- _Material provided_
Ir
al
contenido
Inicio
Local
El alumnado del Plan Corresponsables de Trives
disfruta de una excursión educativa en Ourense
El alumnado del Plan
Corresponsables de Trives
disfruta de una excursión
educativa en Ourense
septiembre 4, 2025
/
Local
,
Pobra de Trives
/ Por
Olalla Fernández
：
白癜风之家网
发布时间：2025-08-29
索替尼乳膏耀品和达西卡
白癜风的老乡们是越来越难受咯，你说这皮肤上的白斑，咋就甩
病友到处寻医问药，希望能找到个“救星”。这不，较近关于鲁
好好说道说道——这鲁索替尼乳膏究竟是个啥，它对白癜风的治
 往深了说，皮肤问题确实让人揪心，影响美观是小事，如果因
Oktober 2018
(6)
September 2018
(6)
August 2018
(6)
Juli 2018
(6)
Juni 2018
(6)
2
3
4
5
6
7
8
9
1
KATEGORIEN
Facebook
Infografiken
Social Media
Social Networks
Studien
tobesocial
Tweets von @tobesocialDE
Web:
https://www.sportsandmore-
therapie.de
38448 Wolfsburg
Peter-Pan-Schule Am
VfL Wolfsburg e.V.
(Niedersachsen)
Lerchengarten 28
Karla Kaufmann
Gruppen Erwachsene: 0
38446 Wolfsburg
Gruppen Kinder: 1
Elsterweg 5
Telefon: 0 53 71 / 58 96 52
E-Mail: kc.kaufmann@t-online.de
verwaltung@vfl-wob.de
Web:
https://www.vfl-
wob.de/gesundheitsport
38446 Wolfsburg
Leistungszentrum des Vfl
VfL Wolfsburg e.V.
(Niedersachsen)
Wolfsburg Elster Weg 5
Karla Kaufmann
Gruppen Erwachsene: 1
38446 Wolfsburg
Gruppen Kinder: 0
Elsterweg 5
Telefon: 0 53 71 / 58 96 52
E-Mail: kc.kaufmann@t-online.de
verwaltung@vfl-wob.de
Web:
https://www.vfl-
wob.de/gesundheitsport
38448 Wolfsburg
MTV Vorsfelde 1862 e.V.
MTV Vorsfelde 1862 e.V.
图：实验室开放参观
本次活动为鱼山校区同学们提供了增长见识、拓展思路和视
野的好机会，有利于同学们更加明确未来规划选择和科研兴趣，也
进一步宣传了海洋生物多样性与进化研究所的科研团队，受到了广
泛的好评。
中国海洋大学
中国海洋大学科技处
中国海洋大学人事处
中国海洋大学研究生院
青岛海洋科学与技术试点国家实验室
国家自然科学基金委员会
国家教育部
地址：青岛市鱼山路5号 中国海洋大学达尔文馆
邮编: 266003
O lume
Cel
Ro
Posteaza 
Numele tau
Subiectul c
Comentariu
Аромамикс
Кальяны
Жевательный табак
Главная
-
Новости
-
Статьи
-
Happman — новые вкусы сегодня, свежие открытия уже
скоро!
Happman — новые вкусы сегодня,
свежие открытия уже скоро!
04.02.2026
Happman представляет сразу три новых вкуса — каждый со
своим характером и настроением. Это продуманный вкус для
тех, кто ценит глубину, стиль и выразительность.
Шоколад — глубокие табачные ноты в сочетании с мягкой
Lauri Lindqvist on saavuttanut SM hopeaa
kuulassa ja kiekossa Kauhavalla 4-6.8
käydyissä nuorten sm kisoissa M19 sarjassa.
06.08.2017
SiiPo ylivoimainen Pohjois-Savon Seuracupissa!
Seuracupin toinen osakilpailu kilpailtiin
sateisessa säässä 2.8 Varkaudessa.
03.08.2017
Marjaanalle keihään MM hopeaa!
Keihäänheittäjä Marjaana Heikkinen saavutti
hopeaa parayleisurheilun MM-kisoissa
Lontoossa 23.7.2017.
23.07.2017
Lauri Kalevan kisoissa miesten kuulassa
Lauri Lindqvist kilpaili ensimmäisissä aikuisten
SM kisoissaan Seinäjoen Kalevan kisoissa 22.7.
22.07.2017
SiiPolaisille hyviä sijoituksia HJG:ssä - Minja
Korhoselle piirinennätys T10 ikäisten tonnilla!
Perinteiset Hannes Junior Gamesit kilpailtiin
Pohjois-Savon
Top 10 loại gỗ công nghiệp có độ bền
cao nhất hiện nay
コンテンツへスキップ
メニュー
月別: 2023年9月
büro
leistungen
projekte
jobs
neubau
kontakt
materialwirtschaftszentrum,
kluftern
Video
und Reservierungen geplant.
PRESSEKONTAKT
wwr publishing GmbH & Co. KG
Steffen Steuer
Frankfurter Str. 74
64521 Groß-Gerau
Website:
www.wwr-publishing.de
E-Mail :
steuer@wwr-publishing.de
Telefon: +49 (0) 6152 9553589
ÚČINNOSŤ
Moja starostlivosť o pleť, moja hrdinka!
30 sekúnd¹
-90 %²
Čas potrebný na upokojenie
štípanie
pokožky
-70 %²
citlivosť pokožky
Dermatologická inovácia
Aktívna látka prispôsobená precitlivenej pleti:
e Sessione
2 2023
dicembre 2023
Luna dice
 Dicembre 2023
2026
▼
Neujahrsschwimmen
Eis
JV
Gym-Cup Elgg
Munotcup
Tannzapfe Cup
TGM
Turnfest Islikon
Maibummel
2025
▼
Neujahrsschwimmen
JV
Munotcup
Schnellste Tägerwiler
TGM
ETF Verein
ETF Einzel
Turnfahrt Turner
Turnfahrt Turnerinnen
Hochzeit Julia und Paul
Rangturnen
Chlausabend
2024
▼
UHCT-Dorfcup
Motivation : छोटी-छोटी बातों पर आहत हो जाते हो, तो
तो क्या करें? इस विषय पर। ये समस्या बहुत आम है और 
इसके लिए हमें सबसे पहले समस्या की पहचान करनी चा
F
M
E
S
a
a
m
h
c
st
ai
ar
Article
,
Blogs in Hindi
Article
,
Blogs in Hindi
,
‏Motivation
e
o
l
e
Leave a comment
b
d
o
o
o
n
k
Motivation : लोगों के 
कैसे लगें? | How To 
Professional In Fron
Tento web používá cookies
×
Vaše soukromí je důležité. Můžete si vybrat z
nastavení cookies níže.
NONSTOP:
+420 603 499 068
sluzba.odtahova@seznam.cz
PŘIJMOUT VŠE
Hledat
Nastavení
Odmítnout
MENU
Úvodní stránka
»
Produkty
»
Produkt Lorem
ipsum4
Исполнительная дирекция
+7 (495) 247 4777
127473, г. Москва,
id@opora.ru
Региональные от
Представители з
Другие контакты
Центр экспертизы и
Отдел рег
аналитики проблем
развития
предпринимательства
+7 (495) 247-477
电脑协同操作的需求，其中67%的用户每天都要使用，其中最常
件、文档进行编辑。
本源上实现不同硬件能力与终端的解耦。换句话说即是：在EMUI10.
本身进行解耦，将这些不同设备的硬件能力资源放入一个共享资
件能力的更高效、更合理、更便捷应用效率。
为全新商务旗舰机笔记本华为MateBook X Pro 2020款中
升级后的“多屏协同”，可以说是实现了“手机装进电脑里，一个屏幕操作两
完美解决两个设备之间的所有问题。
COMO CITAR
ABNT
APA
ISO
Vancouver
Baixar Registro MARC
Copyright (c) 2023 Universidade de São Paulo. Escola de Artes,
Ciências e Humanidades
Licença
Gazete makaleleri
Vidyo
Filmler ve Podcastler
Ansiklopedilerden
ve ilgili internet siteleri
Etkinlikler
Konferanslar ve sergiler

- _Problem statement_
Copy the records out again word for word.

- _Exercise solution_
Ir
al
contenido
Inicio
Local
El alumnado del Plan Corresponsables de Trives
disfruta de una excursión educativa en Ourense
El alumnado del Plan
Corresponsables de Trives
disfruta de una excursión
educativa en Ourense
septiembre 4, 2025
/
Local
,
Pobra de Trives
/ Por
Olalla Fernández
：
白癜风之家网
发布时间：2025-08-29
索替尼乳膏耀品和达西卡
白癜风的老乡们是越来越难受咯，你说这皮肤上的白斑，咋就甩
病友到处寻医问药，希望能找到个“救星”。这不，较近关于鲁
好好说道说道——这鲁索替尼乳膏究竟是个啥，它对白癜风的治
 往深了说，皮肤问题确实让人揪心，影响美观是小事，如果因
Oktober 2018
(6)
September 2018
(6)
August 2018
(6)
Juli 2018
(6)
Juni 2018
(6)
2
3
4
5
6
7
8
9
1
KATEGORIEN
Facebook
Infografiken
Social Media
Social Networks
Studien
tobesocial
Tweets von @tobesocialDE
Web:
https://www.sportsandmore-
therapie.de
38448 Wolfsburg
Peter-Pan-Schule Am
VfL Wolfsburg e.V.
(Niedersachsen)
Lerchengarten 28
Karla Kaufmann
Gruppen Erwachsene: 0
38446 Wolfsburg
Gruppen Kinder: 1
Elsterweg 5
Telefon: 0 53 71 / 58 96 52
E-Mail: kc.kaufmann@t-online.de
verwaltung@vfl-wob.de
Web:
https://www.vfl-
wob.de/gesundheitsport
38446 Wolfsburg
Leistungszentrum des Vfl
VfL Wolfsburg e.V.
(Niedersachsen)
Wolfsburg Elster Weg 5
Karla Kaufmann
Gruppen Erwachsene: 1
38446 Wolfsburg
Gruppen Kinder: 0
Elsterweg 5
Telefon: 0 53 71 / 58 96 52
E-Mail: kc.kaufmann@t-online.de
verwaltung@vfl-wob.de
Web:
https://www.vfl-
wob.de/gesundheitsport
38448 Wolfsburg
MTV Vorsfelde 1862 e.V.
MTV Vorsfelde 1862 e.V.
图：实验室开放参观
本次活动为鱼山校区同学们提供了增长见识、拓展思路和视
野的好机会，有利于同学们更加明确未来规划选择和科研兴趣，也
进一步宣传了海洋生物多样性与进化研究所的科研团队，受到了广
泛的好评。
中国海洋大学
中国海洋大学科技处
中国海洋大学人事处
中国海洋大学研究生院
青岛海洋科学与技术试点国家实验室
国家自然科学基金委员会
国家教育部
地址：青岛市鱼山路5号 中国海洋大学达尔文馆
邮编: 266003
O lume
Cel
Ro
Posteaza 
Numele tau
Subiectul c
Comentariu
Аромамикс
Кальяны
Жевательный табак
Главная
-
Новости
-
Статьи
-
Happman — новые вкусы сегодня, свежие открытия уже
скоро!
Happman — новые вкусы сегодня,
свежие открытия уже скоро!
04.02.2026
Happman представляет сразу три новых вкуса — каждый со
своим характером и настроением. Это продуманный вкус для
тех, кто ценит глубину, стиль и выразительность.
Шоколад — глубокие табачные ноты в сочетании с мягкой
Lauri Lindqvist on saavuttanut SM hopeaa
kuulassa ja kiekossa Kauhavalla 4-6.8
käydyissä nuorten sm kisoissa M19 sarjassa.
06.08.2017
SiiPo ylivoimainen Pohjois-Savon Seuracupissa!
Seuracupin toinen osakilpailu kilpailtiin
sateisessa säässä 2.8 Varkaudessa.
03.08.2017
Marjaanalle keihään MM hopeaa!
Keihäänheittäjä Marjaana Heikkinen saavutti
hopeaa parayleisurheilun MM-kisoissa
Lontoossa 23.7.2017.
23.07.2017
Lauri Kalevan kisoissa miesten kuulassa
Lauri Lindqvist kilpaili ensimmäisissä aikuisten
SM kisoissaan Seinäjoen Kalevan kisoissa 22.7.
22.07.2017
SiiPolaisille hyviä sijoituksia HJG:ssä - Minja
Korhoselle piirinennätys T10 ikäisten tonnilla!
Perinteiset Hannes Junior Gamesit kilpailtiin
Pohjois-Savon
Top 10 loại gỗ công nghiệp có độ bền
cao nhất hiện nay
コンテンツへスキップ
メニュー
月別: 2023年9月
büro
leistungen
projekte
jobs
neubau
kontakt
materialwirtschaftszentrum,
kluftern
Video
und Reservierungen geplant.
PRESSEKONTAKT
wwr publishing GmbH & Co. KG
Steffen Steuer
Frankfurter Str. 74
64521 Groß-Gerau
Website:
www.wwr-publishing.de
E-Mail :
steuer@wwr-publishing.de
Telefon: +49 (0) 6152 9553589
ÚČINNOSŤ
Moja starostlivosť o pleť, moja hrdinka!
30 sekúnd¹
-90 %²
Čas potrebný na upokojenie
štípanie
pokožky
-70 %²
citlivosť pokožky
Dermatologická inovácia
Aktívna látka prispôsobená precitlivenej pleti:
e Sessione
2 2023
dicembre 2023
Luna dice
 Dicembre 2023
2026
▼
Neujahrsschwimmen
Eis
JV
Gym-Cup Elgg
Munotcup
Tannzapfe Cup
TGM
Turnfest Islikon
Maibummel
2025
▼
Neujahrsschwimmen
JV
Munotcup
Schnellste Tägerwiler
TGM
ETF Verein
ETF Einzel
Turnfahrt Turner
Turnfahrt Turnerinnen
Hochzeit Julia und Paul
Rangturnen
Chlausabend
2024
▼
UHCT-Dorfcup
Motivation : छोटी-छोटी बातों पर आहत हो जाते हो, तो
तो क्या करें? इस विषय पर। ये समस्या बहुत आम है और 
इसके लिए हमें सबसे पहले समस्या की पहचान करनी चा
F
M
E
S
a
a
m
h
c
st
ai
ar
Article
,
Blogs in Hindi
Article
,
Blogs in Hindi
,
‏Motivation
e
o
l
e
Leave a comment
b
d
o
o
o
n
k
Motivation : लोगों के 
कैसे लगें? | How To 
Professional In Fron
Tento web používá cookies
×
Vaše soukromí je důležité. Můžete si vybrat z
nastavení cookies níže.
NONSTOP:
+420 603 499 068
sluzba.odtahova@seznam.cz
PŘIJMOUT VŠE
Hledat
Nastavení
Odmítnout
MENU
Úvodní stránka
»
Produkty
»
Produkt Lorem
ipsum4
Исполнительная дирекция
+7 (495) 247 4777
127473, г. Москва,
id@opora.ru
Региональные от
Представители з
Другие контакты
Центр экспертизы и
Отдел рег
аналитики проблем
развития
предпринимательства
+7 (495) 247-477
电脑协同操作的需求，其中67%的用户每天都要使用，其中最常
件、文档进行编辑。
本源上实现不同硬件能力与终端的解耦。换句话说即是：在EMUI10.
本身进行解耦，将这些不同设备的硬件能力资源放入一个共享资
件能力的更高效、更合理、更便捷应用效率。
为全新商务旗舰机笔记本华为MateBook X Pro 2020款中
升级后的“多屏协同”，可以说是实现了“手机装进电脑里，一个屏幕操作两
完美解决两个设备之间的所有问题。
COMO CITAR
ABNT
APA
ISO
Vancouver
Baixar Registro MARC
Copyright (c) 2023 Universidade de São Paulo. Escola de Artes,
Ciências e Humanidades
Licença
Gazete makaleleri
Vidyo
Filmler ve Podcastler
Ansiklopedilerden
ve ilgili internet siteleri
Etkinlikler
Konferanslar ve sergiler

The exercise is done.